_Source material_:
··········

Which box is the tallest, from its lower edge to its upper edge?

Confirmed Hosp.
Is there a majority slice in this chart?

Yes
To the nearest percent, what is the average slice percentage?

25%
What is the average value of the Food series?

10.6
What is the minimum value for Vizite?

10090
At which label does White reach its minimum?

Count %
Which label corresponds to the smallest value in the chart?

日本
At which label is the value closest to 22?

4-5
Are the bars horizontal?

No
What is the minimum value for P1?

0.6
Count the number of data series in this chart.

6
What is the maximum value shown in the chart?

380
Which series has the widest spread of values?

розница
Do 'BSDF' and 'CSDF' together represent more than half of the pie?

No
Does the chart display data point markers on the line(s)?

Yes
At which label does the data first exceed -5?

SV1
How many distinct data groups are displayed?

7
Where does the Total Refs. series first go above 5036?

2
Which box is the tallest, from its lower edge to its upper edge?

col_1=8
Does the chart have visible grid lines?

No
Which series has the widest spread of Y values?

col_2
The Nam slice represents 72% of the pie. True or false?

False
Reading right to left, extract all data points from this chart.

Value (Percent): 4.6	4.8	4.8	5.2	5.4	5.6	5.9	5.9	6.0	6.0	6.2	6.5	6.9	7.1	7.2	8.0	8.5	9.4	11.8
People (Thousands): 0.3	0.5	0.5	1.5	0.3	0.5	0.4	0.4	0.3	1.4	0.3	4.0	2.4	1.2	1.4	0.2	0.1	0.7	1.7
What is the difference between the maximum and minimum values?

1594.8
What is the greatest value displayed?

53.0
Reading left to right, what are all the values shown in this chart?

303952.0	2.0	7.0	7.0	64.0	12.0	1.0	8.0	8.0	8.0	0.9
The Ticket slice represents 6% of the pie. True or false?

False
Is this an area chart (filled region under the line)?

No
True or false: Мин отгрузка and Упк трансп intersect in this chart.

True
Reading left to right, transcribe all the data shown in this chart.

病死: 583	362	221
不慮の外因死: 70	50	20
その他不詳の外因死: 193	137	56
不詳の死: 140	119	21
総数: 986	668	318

··········

_Task statement_:
Return all of the lines above word for word, from the first through the last, in the same order.

_Output for this exercise_:
Which box is the tallest, from its lower edge to its upper edge?

Confirmed Hosp.
Is there a majority slice in this chart?

Yes
To the nearest percent, what is the average slice percentage?

25%
What is the average value of the Food series?

10.6
What is the minimum value for Vizite?

10090
At which label does White reach its minimum?

Count %
Which label corresponds to the smallest value in the chart?

日本
At which label is the value closest to 22?

4-5
Are the bars horizontal?

No
What is the minimum value for P1?

0.6
Count the number of data series in this chart.

6
What is the maximum value shown in the chart?

380
Which series has the widest spread of values?

розница
Do 'BSDF' and 'CSDF' together represent more than half of the pie?

No
Does the chart display data point markers on the line(s)?

Yes
At which label does the data first exceed -5?

SV1
How many distinct data groups are displayed?

7
Where does the Total Refs. series first go above 5036?

2
Which box is the tallest, from its lower edge to its upper edge?

col_1=8
Does the chart have visible grid lines?

No
Which series has the widest spread of Y values?

col_2
The Nam slice represents 72% of the pie. True or false?

False
Reading right to left, extract all data points from this chart.

Value (Percent): 4.6	4.8	4.8	5.2	5.4	5.6	5.9	5.9	6.0	6.0	6.2	6.5	6.9	7.1	7.2	8.0	8.5	9.4	11.8
People (Thousands): 0.3	0.5	0.5	1.5	0.3	0.5	0.4	0.4	0.3	1.4	0.3	4.0	2.4	1.2	1.4	0.2	0.1	0.7	1.7
What is the difference between the maximum and minimum values?

1594.8
What is the greatest value displayed?

53.0
Reading left to right, what are all the values shown in this chart?

303952.0	2.0	7.0	7.0	64.0	12.0	1.0	8.0	8.0	8.0	0.9
The Ticket slice represents 6% of the pie. True or false?

False
Is this an area chart (filled region under the line)?

No
True or false: Мин отгрузка and Упк трансп intersect in this chart.

True
Reading left to right, transcribe all the data shown in this chart.

病死: 583	362	221
不慮の外因死: 70	50	20
その他不詳の外因死: 193	137	56
不詳の死: 140	119	21
総数: 986	668	318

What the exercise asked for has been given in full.